* [Reading text]:

● ● ● ● ● ● ●

Tuesday, February 21, 2006Y
a world of difference..

the past few day's i'd been reading naruto manga.. i think i like the anime more.. cos sometimes.. action pictures is better than still ones.. not that the manga isn't interesting.. at least it's better than those fillers now.. hahaha..

kakashi's gaiden has got to be the saddest part of the manga.. kk i onli started reading from that part which is where the anime diverted from the main story.. obito's death is so sad that i was in tears.. yeahh reading a manga.. from the computer screen at that.. it's hard to imagine huhs? hmmmpt but it's really really sad that he just died when he n kakashi finally became friends..

my comp ran out of space liao.. during sun i think.. when i was reading the manga n dl too much stuff.. so stopped my dl-ing for the mo alr.. not that i was watching.. now in manga mood.. dl-ing black cat manga.. which reminds me.. havent go dl the anime.. which then reminds me.. my comp no space le.. hahah

these 2 days at work very hectic.. veryveryvery BUSY.. =.= dun like.. i scared i make mistakes.. which reminds me.. i need to tell rasny abt those outright rejections.. though.. she dun seem like in good mood these few days.. hmmmm.. maybe too stressed?

● ● ● ● ● ● ●

* [Work instructions]:
(1) According to the blog post, what part of the Naruto manga does the writer consider the saddest?
(2) Output the blog post's wording from "kakashi's gaiden has" up to and including "finally became friends..".

* [Listed records]:
● ● ● ● ● ● ●

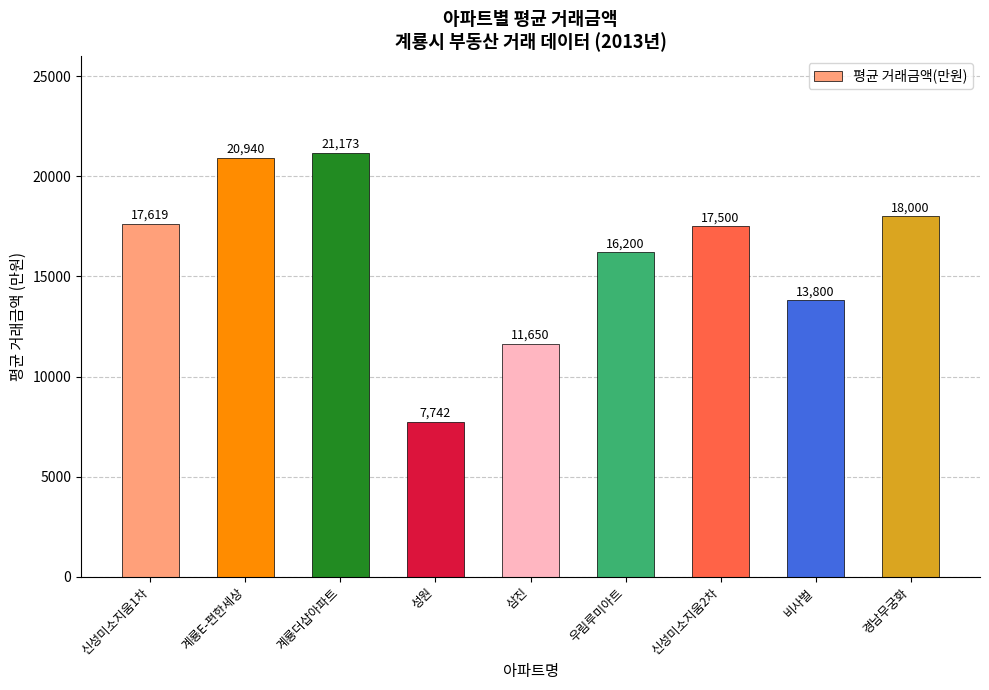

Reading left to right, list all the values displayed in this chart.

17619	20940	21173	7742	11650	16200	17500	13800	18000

● ● ● ● ● ● ●

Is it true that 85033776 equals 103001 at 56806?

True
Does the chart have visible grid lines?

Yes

● ● ● ● ● ● ●

* [Your responses]:
(1) Kakashi's gaiden.

(2)
kakashi's gaiden has got to be the saddest part of the manga.. kk i onli started reading from that part which is where the anime diverted from the main story.. obito's death is so sad that i was in tears.. yeahh reading a manga.. from the computer screen at that.. it's hard to imagine huhs? hmmmpt but it's really really sad that he just died when he n kakashi finally became friends..